QUESTIONS ON THE MATERIAL —
• A. In the forum post on the $15 minimum wage, what federal minimum wage does the two-year-old statement support?
• B. Switch "research papers" to "studies" in the forum post on the $15 minimum wage, and give the post from "This is two" up to and including "I like Cal)".
• C. Resume the forum post on the $15 minimum wage from where it stops.

EXCERPTED PASSAGE —

Content starts

Re: tell me about the $15 min wage.

Posted: Sun Dec 13, 2015 3:03 pm
by Bacchus
lurker wrote:
TrueTexan wrote:Every time we have have raised the minimum wage the economy has grown and business is better.
some actual numbers might be persuasive. graphs would be nice. could you point to some?
i admire the diversity of opinion here. and there's been very little broad-brush invective. :thumbup:
Numbers.

Here is an article from that bastion of liberalism, Bloomberg:

http://www.bloomberg.com/news/articles/ ... -too-high-

I can safely say that Bloomberg bears Right, but note that the discussion is about how much minimum wage, not whether minimum wage. They also make a good argument that it depends on region. Some states are going to be more progressive when addressing this for their own workers, others not. Regions matter, and that's one reason a federal standard is tricky.

Mother Jones has a good short blurb about how the Earned Income Credit works with the minimum wage to help lower earners:

http://www.motherjones.com/kevin-drum/2 ... e-and-eitc

This is two years old, but it speaks to support for a $10.10 federal standard:

http://www.epi.org/minimum-wage-statement/

For some reading on the light side, there are some good research papers on the subject here: (Bias alert: I like Cal)

http://irle.berkeley.edu/research/minimumwage/

Re: tell me about the $15 min wage.

Content ends

INFORMATION SUPPLIED —
Content starts

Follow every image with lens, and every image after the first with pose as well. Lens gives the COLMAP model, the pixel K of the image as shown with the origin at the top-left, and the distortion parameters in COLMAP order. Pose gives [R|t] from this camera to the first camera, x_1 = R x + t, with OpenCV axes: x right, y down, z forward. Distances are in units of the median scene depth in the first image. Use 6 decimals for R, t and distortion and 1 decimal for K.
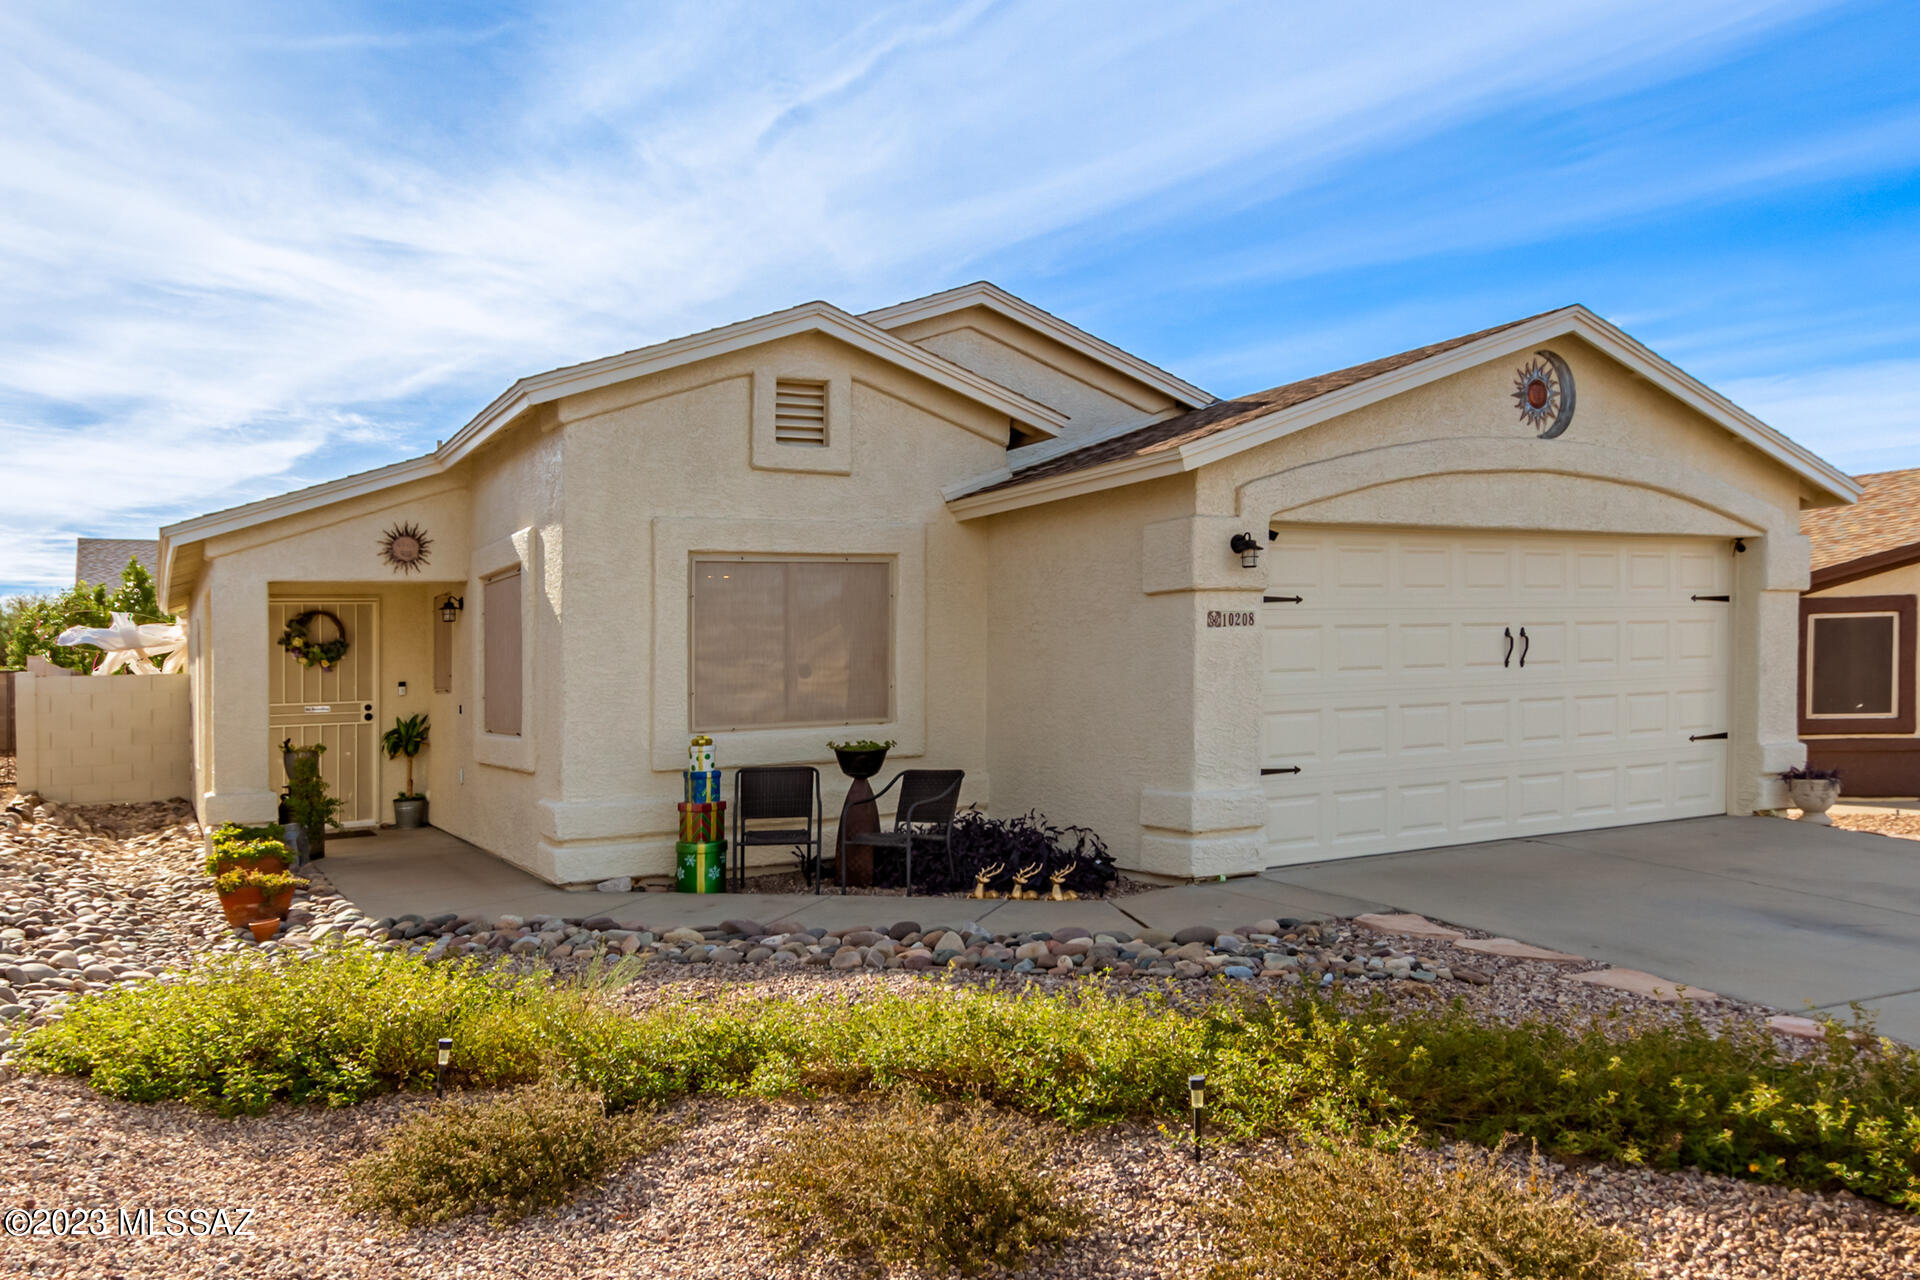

Content ends

RESPONSES PER TASK —
• A. $10.10

• B.
This is two years old, but it speaks to support for a $10.10 federal standard:

http://www.epi.org/minimum-wage-statement/

For some reading on the light side, there are some good studies on the subject here: (Bias alert: I like Cal)

• C.
Posted: Sun Dec 13, 2015 3:08 pm
by TrueTexan
Vodkin wrote:
workinstiff wrote:Actually, the minimum wage is propped up by tax money.

http://www.forbes.com/sites/clareoconno ... ssistance/

That bastion of socialism, :sarcasm: Forbes points out how much money taxpayers are billed for to subsidize Walmart's profits. I've also read that store management helps workers to apply for this process.

I rarely enter Wal Mart. But jeez, I'd be willing to pay a couple pennies more for stuff if they would pay their workers decently.

Same applies for other mega employers.

It's not about small businesses, really.
but it is about small business unless somehow you can make them exempt,a wage increase of that size would close a lot of doors or drive the price of goods up so high it would be a wash anyhow.
lets use my wifes employer for example,it's a farm,starting wages are 10 bucks an hour with insurance,dental and optical free for employee after 90 days,add their spouses and its 25 dollars a week for the insurances,,thats a pretty damn fair wage and benefit package for a low level no skill employee.
my wife is a unit manager and makes 14.75 and it will go up as she has only been a manger for 6 months but she is excelling,,sooo
if they have to start off all new hires and give everyone on the farm,63 employees,a raise who here thinks you will not see that at the supermarket when you buy groceries?,,,,oh wait,we can buy it cheaper from south of the border and then 63 people will be unemplyed,,I'm not saying we don't need an increase in the minimum wage but one that large will have consequences,,,mostly bad,,JMHO
So I go to WalMart and look at their produce and country of origin Mexico, Chile, etc. I look at meat origin Brazil, Mexico. Just saw in the news where the meat industry is trying to stop having to show country of origin. These products really help your wife. :sarcasm:

I try to by local or at least US grown foodstuff when available. I have family, I don't tal to them, that are cattle ranchers here in Texas and the import of beef has hurt them some.